▸ **SELECTED PASSAGE**:
Segment Open

Obviously, it was a young team. The one very good thing was that everyone had been playing matches (coming into this tournament). Most of the guys were in form. Yes, we didn’t have that much exposure to T20 cricket at that time. All the other teams were playing T20 matches. I was one of the few players who had some sort of experience of T20 cricket because I played for Middlesex in 2005.
But as a whole team, some guys had played for India in England (during their 2007 tour). They were in form, be it Yuvraj Singh, Robin Uthappa and even (M.S.) Dhoni. Guys like (S.) Sreesanth and R.P. (Singh) were bowling well in England. A couple of other players coming from India-A matches were making a comeback as well, which included me, my brother (batter Yusuf Pathan) and Rohit Sharma as well. Everyone was match-ready.
By the time we assembled in South Africa, we were just looking forward to playing. There was no clear intention at that point. Quite a few senior players had taken their names out of the team. A lot of people said that there were no expectations.
What was the turning point for India in that tournament?
I think the first game (against Pakistan) that we played. The match against Scotland was washed out. But the way the game against Pakistan unfolded was outstanding. We didn’t score that many runs. But we managed to bowl really well and the scores were level.
The whole bowl-out brought the team even closer. We had never been in a bowl-out. Every member of the team, apart from the five guys who were standing slightly ahead for the bowl-out, was standing next to the other, with hands on each other’s shoulder and cheering each other on. That whole atmosphere got the team together. I don’t think anything else would have brought this team even closer.
One game was washed out. There was an outside chance of us getting eliminated if we lost to Pakistan. There were some run-rate issues. Because of that, we all started remembering the 2007 50-over World Cup. It was easy to connect the two; that we were going to go out of the tournament in the first round. It was tricky.
A lot of people think that the games against South Africa and Australia were the turning points. But as soon as we won that game against Pakistan in the bowl-out, the way we played that game, it was very special.
You were one of the players nominated for the bowl-out along with Virender Sehwag, Uthappa, Sreesanth and Harbhajan Singh. Were you nervous?

Segment Closed

▸ **DATA LISTING**:
Segment Open

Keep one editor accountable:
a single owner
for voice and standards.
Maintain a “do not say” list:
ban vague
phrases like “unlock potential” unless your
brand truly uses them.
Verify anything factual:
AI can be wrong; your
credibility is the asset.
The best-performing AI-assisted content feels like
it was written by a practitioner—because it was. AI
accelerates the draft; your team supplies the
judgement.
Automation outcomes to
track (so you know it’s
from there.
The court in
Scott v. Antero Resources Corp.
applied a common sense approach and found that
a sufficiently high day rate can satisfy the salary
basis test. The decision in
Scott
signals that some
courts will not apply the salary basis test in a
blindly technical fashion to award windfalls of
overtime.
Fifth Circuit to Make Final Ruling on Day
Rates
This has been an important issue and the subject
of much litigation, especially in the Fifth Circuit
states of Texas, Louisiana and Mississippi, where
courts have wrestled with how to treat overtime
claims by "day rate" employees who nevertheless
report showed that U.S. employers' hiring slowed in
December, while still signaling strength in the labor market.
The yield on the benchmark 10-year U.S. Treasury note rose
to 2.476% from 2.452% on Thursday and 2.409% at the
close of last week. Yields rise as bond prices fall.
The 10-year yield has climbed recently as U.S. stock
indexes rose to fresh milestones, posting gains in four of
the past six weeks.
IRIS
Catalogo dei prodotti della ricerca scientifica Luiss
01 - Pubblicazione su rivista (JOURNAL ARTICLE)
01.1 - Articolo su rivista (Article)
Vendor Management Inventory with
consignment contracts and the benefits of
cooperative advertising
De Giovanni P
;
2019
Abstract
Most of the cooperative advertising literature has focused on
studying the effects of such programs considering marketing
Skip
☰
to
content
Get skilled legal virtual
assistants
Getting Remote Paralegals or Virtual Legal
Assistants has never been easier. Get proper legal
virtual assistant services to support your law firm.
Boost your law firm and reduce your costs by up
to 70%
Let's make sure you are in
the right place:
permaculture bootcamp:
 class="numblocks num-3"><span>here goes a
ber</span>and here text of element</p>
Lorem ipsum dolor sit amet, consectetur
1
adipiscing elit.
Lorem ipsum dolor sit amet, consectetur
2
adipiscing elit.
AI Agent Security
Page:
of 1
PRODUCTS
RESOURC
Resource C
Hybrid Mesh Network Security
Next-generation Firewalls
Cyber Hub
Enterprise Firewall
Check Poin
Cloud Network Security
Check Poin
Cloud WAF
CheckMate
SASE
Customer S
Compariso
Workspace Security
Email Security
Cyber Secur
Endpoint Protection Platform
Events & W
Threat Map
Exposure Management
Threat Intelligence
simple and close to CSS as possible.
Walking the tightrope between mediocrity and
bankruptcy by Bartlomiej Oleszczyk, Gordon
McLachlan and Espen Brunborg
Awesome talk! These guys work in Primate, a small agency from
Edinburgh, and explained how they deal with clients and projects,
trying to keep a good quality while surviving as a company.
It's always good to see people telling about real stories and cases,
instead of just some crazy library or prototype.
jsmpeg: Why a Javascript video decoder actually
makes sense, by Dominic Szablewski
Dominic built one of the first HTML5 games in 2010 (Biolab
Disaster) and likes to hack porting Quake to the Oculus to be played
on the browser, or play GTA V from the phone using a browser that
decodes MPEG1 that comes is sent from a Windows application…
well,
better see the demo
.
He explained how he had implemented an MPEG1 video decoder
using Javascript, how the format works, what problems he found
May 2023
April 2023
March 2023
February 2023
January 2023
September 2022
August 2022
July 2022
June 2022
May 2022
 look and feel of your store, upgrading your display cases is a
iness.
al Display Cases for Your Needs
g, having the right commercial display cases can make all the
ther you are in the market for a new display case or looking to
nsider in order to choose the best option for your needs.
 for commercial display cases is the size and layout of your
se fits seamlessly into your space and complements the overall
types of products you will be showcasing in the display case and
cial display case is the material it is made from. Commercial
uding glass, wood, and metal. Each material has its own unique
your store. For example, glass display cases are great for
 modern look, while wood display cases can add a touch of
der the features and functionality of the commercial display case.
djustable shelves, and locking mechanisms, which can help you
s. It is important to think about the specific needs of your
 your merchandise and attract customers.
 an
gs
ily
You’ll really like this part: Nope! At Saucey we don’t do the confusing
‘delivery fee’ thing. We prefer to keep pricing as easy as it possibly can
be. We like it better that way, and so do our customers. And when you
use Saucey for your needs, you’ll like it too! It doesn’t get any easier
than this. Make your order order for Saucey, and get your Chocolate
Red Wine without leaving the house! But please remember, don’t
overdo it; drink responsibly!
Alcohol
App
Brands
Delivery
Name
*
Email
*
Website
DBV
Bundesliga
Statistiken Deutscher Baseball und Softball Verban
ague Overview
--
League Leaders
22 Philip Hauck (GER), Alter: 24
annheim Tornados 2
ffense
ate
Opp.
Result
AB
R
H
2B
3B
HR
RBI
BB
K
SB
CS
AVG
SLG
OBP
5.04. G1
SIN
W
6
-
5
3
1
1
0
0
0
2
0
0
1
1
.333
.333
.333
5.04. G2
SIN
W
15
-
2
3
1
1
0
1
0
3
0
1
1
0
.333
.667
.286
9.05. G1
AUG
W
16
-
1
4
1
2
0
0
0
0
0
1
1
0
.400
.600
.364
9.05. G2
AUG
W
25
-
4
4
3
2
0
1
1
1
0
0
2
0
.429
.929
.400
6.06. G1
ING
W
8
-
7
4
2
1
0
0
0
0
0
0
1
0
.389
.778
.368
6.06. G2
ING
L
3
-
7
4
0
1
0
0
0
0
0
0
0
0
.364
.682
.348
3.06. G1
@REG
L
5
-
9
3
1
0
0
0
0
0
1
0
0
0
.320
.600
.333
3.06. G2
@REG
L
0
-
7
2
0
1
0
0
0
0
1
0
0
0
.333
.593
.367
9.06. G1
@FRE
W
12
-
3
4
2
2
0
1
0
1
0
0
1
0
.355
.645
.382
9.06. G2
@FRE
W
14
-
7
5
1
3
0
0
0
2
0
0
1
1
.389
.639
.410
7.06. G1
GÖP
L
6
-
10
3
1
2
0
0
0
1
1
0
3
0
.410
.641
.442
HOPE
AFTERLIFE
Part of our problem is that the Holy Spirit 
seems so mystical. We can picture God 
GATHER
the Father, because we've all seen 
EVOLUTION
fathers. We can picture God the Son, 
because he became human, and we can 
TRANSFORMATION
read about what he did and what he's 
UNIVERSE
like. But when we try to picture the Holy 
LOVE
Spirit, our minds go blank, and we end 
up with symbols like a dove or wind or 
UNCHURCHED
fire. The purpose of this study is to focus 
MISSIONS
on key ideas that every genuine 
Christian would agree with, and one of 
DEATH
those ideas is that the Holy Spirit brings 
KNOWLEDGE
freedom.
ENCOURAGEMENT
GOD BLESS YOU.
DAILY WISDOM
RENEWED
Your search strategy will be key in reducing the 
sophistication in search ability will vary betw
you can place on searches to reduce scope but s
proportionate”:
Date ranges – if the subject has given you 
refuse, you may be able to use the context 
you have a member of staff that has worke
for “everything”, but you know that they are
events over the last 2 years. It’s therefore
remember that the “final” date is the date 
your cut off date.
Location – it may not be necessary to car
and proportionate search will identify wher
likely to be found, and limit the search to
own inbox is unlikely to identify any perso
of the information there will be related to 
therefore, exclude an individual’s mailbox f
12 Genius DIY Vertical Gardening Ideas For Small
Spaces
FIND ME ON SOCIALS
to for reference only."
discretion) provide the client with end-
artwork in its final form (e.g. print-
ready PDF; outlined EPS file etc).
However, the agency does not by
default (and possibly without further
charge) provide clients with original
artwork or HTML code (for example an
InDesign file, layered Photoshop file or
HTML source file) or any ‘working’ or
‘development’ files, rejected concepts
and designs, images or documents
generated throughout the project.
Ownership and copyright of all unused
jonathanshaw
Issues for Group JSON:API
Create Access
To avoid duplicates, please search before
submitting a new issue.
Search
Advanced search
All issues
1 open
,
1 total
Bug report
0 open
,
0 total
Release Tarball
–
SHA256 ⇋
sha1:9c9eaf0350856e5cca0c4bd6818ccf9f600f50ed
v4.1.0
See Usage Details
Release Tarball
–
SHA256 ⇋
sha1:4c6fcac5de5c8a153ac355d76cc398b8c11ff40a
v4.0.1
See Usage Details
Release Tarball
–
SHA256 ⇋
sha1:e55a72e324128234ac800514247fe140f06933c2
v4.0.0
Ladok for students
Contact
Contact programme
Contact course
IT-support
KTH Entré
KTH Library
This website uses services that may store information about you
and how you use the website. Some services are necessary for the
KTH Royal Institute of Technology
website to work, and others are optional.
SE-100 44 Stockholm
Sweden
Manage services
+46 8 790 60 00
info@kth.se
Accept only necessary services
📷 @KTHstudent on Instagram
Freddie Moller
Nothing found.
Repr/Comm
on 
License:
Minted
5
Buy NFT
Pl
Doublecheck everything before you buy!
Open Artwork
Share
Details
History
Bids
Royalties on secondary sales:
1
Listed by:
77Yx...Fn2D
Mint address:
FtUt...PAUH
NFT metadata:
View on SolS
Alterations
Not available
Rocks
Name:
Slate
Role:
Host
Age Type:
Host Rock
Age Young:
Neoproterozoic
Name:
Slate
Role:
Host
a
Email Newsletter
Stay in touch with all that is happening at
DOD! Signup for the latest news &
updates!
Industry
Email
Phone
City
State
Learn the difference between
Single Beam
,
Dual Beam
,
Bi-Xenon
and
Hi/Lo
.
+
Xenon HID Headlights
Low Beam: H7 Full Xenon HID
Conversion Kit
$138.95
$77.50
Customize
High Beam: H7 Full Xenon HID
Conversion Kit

Segment Closed

▸ **ASSIGNED TASK**: Carry the cricket interview forward from the point where it stops.

▸ **RESULT OF THIS TASK**:
Yes, because it was something very unique, right? We had never done something like that in cricket. But we were practising. Every day, we would practise hitting the stumps, in case the situation arose. I think we were less nervous at that time. There was a bit of excitement. We knew we had to just hit the stumps. I waited for my turn but it never came because the other three guys hit the stumps!
You were Man of the Match in the final. How do you rank it among your career achievements?
It was interesting. From Day 1, I was bowling well in the tournament. It was somehow going under the radar. I always felt I wanted to do something special and win the game for my team, my country. I was waiting. Something big might happen. By the time the semi-finals finished, I had taken some wickets against England but Yuvi had hit six 6s. Against Australia I took some crucial wickets too—I remember dismissing Andrew Symonds. He was taking the game away from us.
But you know those magical performances which turn a game on its head? I was just waiting for that. I had no idea it would come in the final (for me) against Pakistan, at a crucial moment. Getting their captain (Shoaib Malik) out, getting (Shahid) Afridi out—I was asking myself, when, where? I had no idea that the answer I would get would be the sweetest memory of my lifetime.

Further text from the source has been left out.